Which lines below contain the string "Forced" with matching capitalization? Show each of those lines in full.
════════
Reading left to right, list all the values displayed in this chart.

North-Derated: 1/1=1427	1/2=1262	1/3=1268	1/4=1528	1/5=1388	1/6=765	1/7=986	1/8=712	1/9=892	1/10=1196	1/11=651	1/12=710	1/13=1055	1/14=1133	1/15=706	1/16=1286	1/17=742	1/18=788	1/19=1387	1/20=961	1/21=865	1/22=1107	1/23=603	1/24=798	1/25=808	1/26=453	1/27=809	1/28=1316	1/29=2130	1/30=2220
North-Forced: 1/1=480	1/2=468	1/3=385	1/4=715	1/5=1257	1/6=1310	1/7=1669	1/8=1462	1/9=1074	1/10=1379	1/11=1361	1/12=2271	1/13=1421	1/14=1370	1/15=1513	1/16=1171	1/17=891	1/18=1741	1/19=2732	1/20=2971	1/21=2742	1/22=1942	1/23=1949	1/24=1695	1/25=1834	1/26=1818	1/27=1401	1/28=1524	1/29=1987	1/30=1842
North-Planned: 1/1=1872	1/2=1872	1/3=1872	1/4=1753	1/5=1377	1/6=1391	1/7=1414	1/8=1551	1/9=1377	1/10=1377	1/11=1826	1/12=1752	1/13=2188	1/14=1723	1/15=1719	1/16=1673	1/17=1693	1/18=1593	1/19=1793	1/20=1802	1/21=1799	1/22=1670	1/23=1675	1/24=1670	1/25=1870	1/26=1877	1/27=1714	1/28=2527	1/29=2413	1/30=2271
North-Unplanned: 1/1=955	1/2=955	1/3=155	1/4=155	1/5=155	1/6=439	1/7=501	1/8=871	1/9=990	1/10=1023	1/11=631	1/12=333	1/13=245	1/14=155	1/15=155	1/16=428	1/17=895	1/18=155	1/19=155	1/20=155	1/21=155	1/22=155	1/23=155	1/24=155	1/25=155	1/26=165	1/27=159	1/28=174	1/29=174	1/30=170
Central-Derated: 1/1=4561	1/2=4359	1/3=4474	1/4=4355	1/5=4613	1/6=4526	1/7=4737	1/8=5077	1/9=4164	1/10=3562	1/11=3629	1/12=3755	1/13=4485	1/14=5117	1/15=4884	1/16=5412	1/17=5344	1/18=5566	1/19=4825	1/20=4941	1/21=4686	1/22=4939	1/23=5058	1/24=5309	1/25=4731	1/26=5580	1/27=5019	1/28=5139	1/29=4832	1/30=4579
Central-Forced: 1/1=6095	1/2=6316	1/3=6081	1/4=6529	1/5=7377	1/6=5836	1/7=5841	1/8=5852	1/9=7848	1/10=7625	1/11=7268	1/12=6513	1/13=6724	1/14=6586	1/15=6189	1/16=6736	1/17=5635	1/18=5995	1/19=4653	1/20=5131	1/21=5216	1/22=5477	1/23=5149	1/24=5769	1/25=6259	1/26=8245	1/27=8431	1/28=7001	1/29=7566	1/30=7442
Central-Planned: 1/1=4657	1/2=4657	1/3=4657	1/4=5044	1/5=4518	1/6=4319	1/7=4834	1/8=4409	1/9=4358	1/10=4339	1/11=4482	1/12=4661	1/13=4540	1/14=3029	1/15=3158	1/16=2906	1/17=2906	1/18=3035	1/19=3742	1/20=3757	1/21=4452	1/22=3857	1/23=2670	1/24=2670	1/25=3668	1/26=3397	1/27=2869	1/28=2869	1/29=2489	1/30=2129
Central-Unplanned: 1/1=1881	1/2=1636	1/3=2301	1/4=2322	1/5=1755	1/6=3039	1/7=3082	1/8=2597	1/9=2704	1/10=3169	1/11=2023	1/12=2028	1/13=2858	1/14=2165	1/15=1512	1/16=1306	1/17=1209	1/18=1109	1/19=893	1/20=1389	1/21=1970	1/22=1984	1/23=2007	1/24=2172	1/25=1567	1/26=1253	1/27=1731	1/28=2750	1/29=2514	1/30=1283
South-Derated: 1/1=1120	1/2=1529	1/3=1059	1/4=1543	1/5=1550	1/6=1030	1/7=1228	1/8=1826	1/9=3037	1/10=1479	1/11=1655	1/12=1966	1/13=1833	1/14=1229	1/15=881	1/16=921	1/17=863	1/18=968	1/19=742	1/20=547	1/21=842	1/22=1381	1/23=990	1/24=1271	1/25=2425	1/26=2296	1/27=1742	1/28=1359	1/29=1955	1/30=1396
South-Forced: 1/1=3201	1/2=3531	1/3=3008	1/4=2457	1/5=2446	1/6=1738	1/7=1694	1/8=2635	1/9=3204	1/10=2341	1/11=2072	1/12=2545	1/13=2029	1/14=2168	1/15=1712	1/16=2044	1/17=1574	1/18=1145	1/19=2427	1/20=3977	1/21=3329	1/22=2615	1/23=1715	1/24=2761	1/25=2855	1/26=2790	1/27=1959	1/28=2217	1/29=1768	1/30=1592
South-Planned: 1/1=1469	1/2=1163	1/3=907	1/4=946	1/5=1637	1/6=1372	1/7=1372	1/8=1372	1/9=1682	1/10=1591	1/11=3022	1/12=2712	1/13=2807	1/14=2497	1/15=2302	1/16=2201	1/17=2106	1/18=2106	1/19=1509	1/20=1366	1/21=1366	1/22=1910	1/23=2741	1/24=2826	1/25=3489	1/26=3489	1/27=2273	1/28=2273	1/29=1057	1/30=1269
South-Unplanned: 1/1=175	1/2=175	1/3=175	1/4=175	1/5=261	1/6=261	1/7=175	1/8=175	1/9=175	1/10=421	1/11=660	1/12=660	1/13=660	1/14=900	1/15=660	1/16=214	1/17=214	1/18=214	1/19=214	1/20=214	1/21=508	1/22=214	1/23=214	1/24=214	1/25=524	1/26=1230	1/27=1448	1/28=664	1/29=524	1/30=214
════════
_ANSWER SECTION:_
North-Forced: 1/1=480	1/2=468	1/3=385	1/4=715	1/5=1257	1/6=1310	1/7=1669	1/8=1462	1/9=1074	1/10=1379	1/11=1361	1/12=2271	1/13=1421	1/14=1370	1/15=1513	1/16=1171	1/17=891	1/18=1741	1/19=2732	1/20=2971	1/21=2742	1/22=1942	1/23=1949	1/24=1695	1/25=1834	1/26=1818	1/27=1401	1/28=1524	1/29=1987	1/30=1842
Central-Forced: 1/1=6095	1/2=6316	1/3=6081	1/4=6529	1/5=7377	1/6=5836	1/7=5841	1/8=5852	1/9=7848	1/10=7625	1/11=7268	1/12=6513	1/13=6724	1/14=6586	1/15=6189	1/16=6736	1/17=5635	1/18=5995	1/19=4653	1/20=5131	1/21=5216	1/22=5477	1/23=5149	1/24=5769	1/25=6259	1/26=8245	1/27=8431	1/28=7001	1/29=7566	1/30=7442
South-Forced: 1/1=3201	1/2=3531	1/3=3008	1/4=2457	1/5=2446	1/6=1738	1/7=1694	1/8=2635	1/9=3204	1/10=2341	1/11=2072	1/12=2545	1/13=2029	1/14=2168	1/15=1712	1/16=2044	1/17=1574	1/18=1145	1/19=2427	1/20=3977	1/21=3329	1/22=2615	1/23=1715	1/24=2761	1/25=2855	1/26=2790	1/27=1959	1/28=2217	1/29=1768	1/30=1592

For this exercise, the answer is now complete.